Argentinean society has acknowledged, for the first time, the ethnic and cultural pre-existence of aboriginal people after the constitutional reform of 1994. This implies the recognition of the multicultural and multiethnic nature of our country, at the same time demanding its respect and appraisal. Argentina addressed this issue in the “Convention Nº 169” of the International Labour Organization (ILO) on Indigenous and Tribal People which was implemented from 2001 onwards, in this way promoting the “respect and appraisal of cultural diversity and constitutionally acknowledging the rights of the indigenous population.”

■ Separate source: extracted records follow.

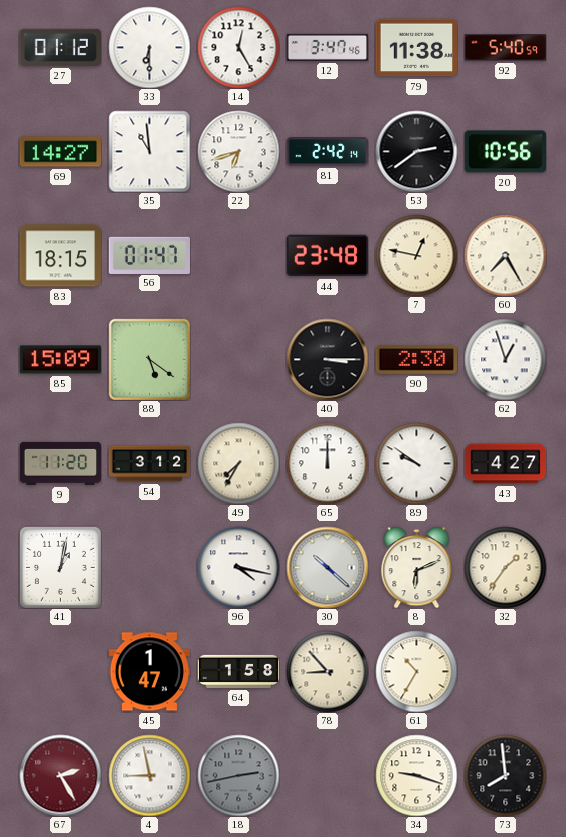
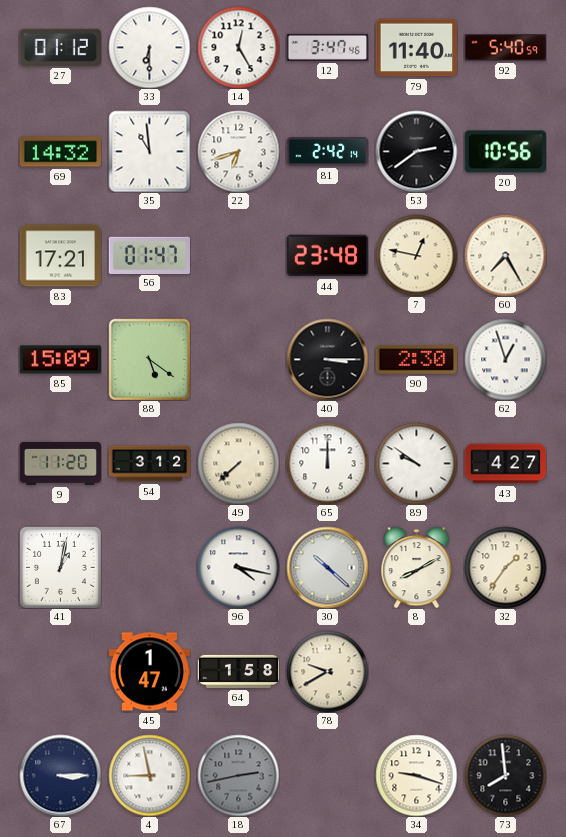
79: 11:38 -> 11:40
69: 14:27 -> 14:32
83: 18:15 -> 17:21
49: 7:35 -> 7:38
8: 6:11 -> 8:10
78: 8:53 -> 9:40
61: 10:35 -> none
67: 2:25 -> 3:15
67 dial: burgundy -> navy
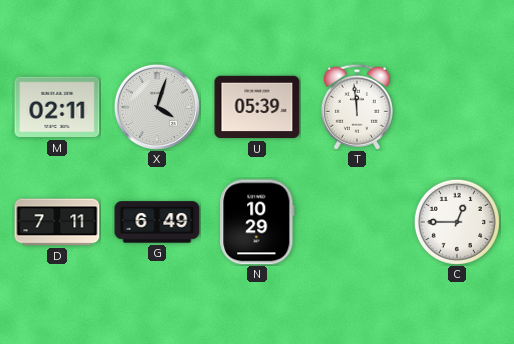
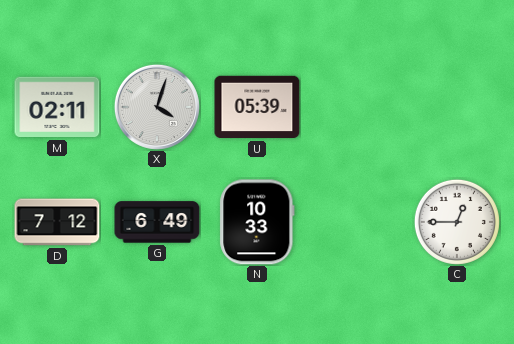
T: 11:59 -> none
D: 7:11 -> 7:12
N: 10:29 -> 10:33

From that reform onwards, the right of these aboriginal people to a bilingual and intercultural education was also granted, though it has not been conveniently implemented to the present day, as we will show in this chapter.

Taking the new National Education Law of 2006 as a starting point, the need to provide schooling for all Argentineans, disregarding their race, creed, location, age, etc., has been stated, aiming for an education system that grants opportunities to all its participants in order to obtain a quality education (Hernández & Calcagno, 2003). We understand that the school system cannot waste this opportunity to amend its mistakes and inequalities, or, at least, to attempt that change.

The new didactic and technological tools, above all those known as ICTs (Information and Communication Technologies), have compulsively become an integral part of everyday life, but have had little effect on the Neuquin school. Students feel comfortable with the arrival of these tools because they see advertisements on the Internet, on television, at the cinema, or hear them on the radio, etc. (Bautista, 2004; Mominó, Sigalés, & Meneses, 2008). Outside of school, for these youths ICTs stand for something close to amusement, while for adults it means the possibility of further integration into the work market, and, for both, it represents the exquisite possibility of communicating and feeling part of the group.

The reality is that new technologies are spreading worldwide due to globalization and openly becoming the transmitters of a neoliberal consumerist model around the planet by means of the so-called information society (Murillo García, 2010; Ferrer, et al., 2010). By undertaking a comparison with the appearance of print and public schooling, we can infer that we are on the brink of a great change in the education model, in which all the education providers are daily participants and have full responsibility in the aforementioned change.

The new National Education Law of 2006 is clear in its meaning and in chapter 1, article number 11, it promotes two essential issues for education in the Patagonian region: “To develop the required competencies for the use of the new languages triggered by the information and communication technologies. To ensure respect for these indigenous people’s language and cultural identity, promoting the value of multiculturalism in the students’ education.”

However, three years since its enactment, it has still not been implemented in the country’s diverse districts and regions, and every year that goes by deepens the differences.

The Government itself is aware of the deficiencies, according to the DiNIECE report (2005) related to “The educational policies to prevent academic failure.” This report “contemplates the need to continue working on the digital literacy and the management of computer resources,” which were never completely implemented in the Patagonic region and which are still an unresolved matter for the integration of ICTs into curriculum practices.

So, what is happening in the Neuquen state? Investigations have demonstrated that neither a program for the use of ICTS in the classroom in accordance with contemporary times, nor a clear policy in order to solve the intercultural problems of a region displaying one of the highest immigration and aboriginal population rates has yet been implemented.

From the abovementioned matter springs the present chapter, which contains information generated from data collected in primary and secondary schools in San Martin de los Andes in the years 2003, 2008, and 2010, emphasizing the role played by students from rural areas, which belong to or descended from Mapuche communities.